BURBANK, CA – MAY 5: Singers Dobie Gray (L) and Uncle Kracker appear on “The Tonight Show with Jay Leno” at the NBC Studios on May 5, 2003 in Burbank, California. (Photo by Kevin Winter/Getty Images)

“Drift Away” isn’t just Gray’s signature song, of course; it defines the career of Mentor Williams, too. Williams recorded a solo country album, Feelings, for MCA in 1974, and went on to produce albums for Kim Carnes and John Stewart in addition to serving as The Muppet Movie’s post-production/remix engineer. In 1984, Williams teamed with Troy Seals (who played guitar on Drift Away) to write “When We Make Love,” the second single from Alabama’s Roll On album, which went on to become the hitmaking country group’s 13th consecutive Billboard Hot Country Singles chart topper. 

BEVERLY HILLS, CA – MAY 18: Musicians Paul Williams, Mentor Williams and Dobie Gray pose at the 21st Annual ASCAP Pop Music Awards at the Beverly Hilton Hotel on May 18, 2004 in Beverly Hills, California. (Photo by Kevin Winter/Getty Images)

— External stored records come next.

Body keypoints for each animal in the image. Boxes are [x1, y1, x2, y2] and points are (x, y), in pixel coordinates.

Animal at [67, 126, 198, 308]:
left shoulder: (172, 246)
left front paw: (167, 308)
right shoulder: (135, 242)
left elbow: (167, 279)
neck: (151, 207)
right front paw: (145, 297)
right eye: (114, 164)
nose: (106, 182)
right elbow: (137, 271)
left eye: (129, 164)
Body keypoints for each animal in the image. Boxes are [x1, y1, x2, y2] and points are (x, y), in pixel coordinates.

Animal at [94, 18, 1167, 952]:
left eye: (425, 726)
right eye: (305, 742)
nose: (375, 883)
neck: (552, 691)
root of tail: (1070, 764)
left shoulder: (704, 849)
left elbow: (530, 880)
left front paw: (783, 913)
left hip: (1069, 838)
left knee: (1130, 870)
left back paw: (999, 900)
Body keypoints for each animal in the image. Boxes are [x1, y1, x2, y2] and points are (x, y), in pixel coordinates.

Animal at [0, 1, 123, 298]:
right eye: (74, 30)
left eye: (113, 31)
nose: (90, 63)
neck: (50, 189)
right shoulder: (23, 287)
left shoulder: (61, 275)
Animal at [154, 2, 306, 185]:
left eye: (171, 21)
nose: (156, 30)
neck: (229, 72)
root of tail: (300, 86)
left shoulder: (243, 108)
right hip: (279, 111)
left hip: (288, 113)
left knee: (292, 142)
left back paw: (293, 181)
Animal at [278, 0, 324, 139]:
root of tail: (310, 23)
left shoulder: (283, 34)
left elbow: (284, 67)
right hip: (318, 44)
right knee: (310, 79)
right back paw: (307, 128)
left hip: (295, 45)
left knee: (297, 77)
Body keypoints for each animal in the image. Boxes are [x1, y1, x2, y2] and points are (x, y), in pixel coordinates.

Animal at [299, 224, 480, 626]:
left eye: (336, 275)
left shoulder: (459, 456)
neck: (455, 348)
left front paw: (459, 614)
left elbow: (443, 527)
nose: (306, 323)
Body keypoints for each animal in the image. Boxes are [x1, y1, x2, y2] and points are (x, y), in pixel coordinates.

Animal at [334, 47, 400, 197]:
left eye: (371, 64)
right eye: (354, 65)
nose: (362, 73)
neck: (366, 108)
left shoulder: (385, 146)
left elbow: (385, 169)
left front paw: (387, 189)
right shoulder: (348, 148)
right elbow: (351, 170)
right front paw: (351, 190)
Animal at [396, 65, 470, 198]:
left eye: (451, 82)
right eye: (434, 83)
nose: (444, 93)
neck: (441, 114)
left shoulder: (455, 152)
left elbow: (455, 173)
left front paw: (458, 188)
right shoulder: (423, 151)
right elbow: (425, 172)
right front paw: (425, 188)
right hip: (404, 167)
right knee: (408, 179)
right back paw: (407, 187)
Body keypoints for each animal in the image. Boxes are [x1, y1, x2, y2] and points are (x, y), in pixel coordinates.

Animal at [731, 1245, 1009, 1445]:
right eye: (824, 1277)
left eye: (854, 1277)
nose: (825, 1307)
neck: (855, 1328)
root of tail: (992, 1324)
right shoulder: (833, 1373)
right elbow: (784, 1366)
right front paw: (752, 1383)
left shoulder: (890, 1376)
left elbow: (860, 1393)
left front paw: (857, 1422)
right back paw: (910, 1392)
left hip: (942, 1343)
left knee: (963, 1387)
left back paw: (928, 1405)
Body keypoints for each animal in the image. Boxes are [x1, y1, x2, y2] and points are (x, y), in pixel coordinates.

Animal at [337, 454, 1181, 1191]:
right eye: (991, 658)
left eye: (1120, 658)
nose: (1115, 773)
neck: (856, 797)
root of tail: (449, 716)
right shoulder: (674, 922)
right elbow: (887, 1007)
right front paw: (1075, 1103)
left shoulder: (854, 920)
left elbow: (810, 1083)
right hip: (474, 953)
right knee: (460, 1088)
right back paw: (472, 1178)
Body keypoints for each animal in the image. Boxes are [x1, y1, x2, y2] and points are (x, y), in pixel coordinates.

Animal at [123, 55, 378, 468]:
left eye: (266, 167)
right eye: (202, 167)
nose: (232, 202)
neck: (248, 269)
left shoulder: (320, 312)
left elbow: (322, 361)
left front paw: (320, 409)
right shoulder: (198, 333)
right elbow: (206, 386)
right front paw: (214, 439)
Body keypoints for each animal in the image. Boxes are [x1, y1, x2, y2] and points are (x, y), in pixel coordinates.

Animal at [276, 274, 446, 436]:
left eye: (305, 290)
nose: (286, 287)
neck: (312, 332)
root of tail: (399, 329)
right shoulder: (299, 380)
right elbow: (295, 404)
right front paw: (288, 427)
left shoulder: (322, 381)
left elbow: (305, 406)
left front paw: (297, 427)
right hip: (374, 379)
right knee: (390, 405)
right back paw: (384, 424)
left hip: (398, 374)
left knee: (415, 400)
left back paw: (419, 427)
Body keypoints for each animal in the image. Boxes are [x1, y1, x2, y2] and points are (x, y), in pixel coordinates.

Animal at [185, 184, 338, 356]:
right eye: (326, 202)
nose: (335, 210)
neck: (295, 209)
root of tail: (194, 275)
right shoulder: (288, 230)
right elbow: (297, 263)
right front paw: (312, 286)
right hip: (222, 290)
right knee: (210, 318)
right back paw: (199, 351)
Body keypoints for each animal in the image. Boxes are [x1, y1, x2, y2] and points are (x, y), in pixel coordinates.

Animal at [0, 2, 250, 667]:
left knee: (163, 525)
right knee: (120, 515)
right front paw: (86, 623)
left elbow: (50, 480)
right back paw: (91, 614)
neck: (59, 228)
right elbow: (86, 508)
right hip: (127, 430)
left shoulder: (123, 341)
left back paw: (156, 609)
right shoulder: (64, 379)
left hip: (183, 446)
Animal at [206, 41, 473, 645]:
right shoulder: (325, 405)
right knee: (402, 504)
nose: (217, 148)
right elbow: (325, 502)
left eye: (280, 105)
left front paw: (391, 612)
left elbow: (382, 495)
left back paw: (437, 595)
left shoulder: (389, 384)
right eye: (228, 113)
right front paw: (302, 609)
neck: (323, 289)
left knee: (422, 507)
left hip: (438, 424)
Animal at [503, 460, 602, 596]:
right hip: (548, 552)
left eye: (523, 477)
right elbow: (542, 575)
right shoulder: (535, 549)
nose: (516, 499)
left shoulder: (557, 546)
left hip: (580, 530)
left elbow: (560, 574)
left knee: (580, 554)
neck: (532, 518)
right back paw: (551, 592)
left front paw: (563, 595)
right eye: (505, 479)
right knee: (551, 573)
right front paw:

Williams died in 2016 of lung cancer at his home in Taos, N.M. after spending the final years of his life teaching his craft to college students. “I think one of the hardest things for me to learn about songwriting was to really expose my feelings and weaknesses, and to write personal, emotional things. As soon as I started doing that, I realized other people were relating to my songs,” Williams told American Songwriter in 1988. “You can study how to write and spend a lot of time writing, but without this emotional content in a song, it’s just not there. ‘Drift Away’ was a big breakthrough for me. It was a song where it suddenly was okay for me to write about being hurt, and let people know that I had been hurt — and I wasn’t afraid to expose my feelings.”